(RECORDS FOR PROCESSING)

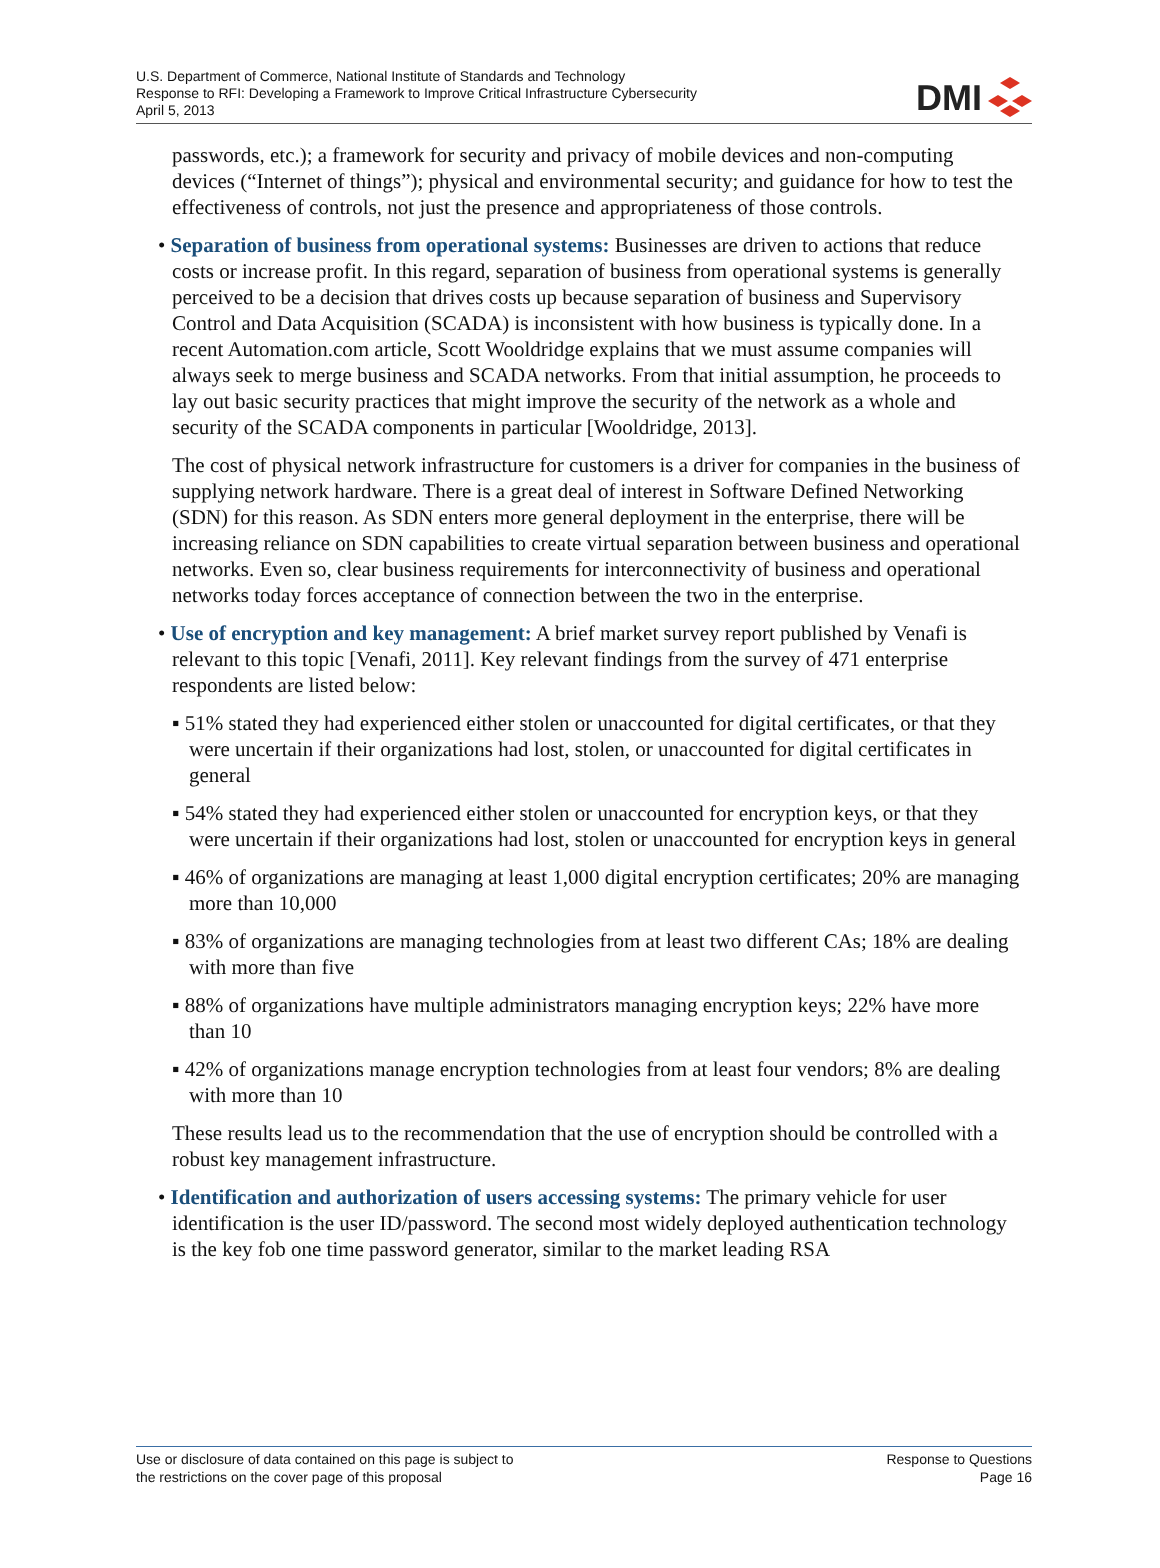U.S. Department of Commerce, National Institute of Standards and Technology
Response to RFI: Developing a Framework to Improve Critical Infrastructure Cybersecurity
April 5, 2013
DMI
passwords, etc.); a framework for security and privacy of mobile devices and non-computing devices (“Internet of things”); physical and environmental security; and guidance for how to test the effectiveness of controls, not just the presence and appropriateness of those controls.
• Separation of business from operational systems: Businesses are driven to actions that reduce costs or increase profit. In this regard, separation of business from operational systems is generally perceived to be a decision that drives costs up because separation of business and Supervisory Control and Data Acquisition (SCADA) is inconsistent with how business is typically done. In a recent Automation.com article, Scott Wooldridge explains that we must assume companies will always seek to merge business and SCADA networks. From that initial assumption, he proceeds to lay out basic security practices that might improve the security of the network as a whole and security of the SCADA components in particular [Wooldridge, 2013].
The cost of physical network infrastructure for customers is a driver for companies in the business of supplying network hardware. There is a great deal of interest in Software Defined Networking (SDN) for this reason. As SDN enters more general deployment in the enterprise, there will be increasing reliance on SDN capabilities to create virtual separation between business and operational networks. Even so, clear business requirements for interconnectivity of business and operational networks today forces acceptance of connection between the two in the enterprise.
• Use of encryption and key management: A brief market survey report published by Venafi is relevant to this topic [Venafi, 2011]. Key relevant findings from the survey of 471 enterprise respondents are listed below:
▪ 51% stated they had experienced either stolen or unaccounted for digital certificates, or that they were uncertain if their organizations had lost, stolen, or unaccounted for digital certificates in general
▪ 54% stated they had experienced either stolen or unaccounted for encryption keys, or that they were uncertain if their organizations had lost, stolen or unaccounted for encryption keys in general
▪ 46% of organizations are managing at least 1,000 digital encryption certificates; 20% are managing more than 10,000
▪ 83% of organizations are managing technologies from at least two different CAs; 18% are dealing with more than five
▪ 88% of organizations have multiple administrators managing encryption keys; 22% have more than 10
▪ 42% of organizations manage encryption technologies from at least four vendors; 8% are dealing with more than 10
These results lead us to the recommendation that the use of encryption should be controlled with a robust key management infrastructure.
• Identification and authorization of users accessing systems: The primary vehicle for user identification is the user ID/password. The second most widely deployed authentication technology is the key fob one time password generator, similar to the market leading RSA
Use or disclosure of data contained on this page is subject to
the restrictions on the cover page of this proposal
Response to Questions
Page 16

(End RECORDS FOR PROCESSING)

The expected output is the exact run of lines from the first line of the material above through the line that contains "passwords, etc.); a", minus any pictures.

U.S. Department of Commerce, National Institute of Standards and Technology
Response to RFI: Developing a Framework to Improve Critical Infrastructure Cybersecurity
April 5, 2013
DMI
passwords, etc.); a framework for security and privacy of mobile devices and non-computing devices (“Internet of things”); physical and environmental security; and guidance for how to test the effectiveness of controls, not just the presence and appropriateness of those controls.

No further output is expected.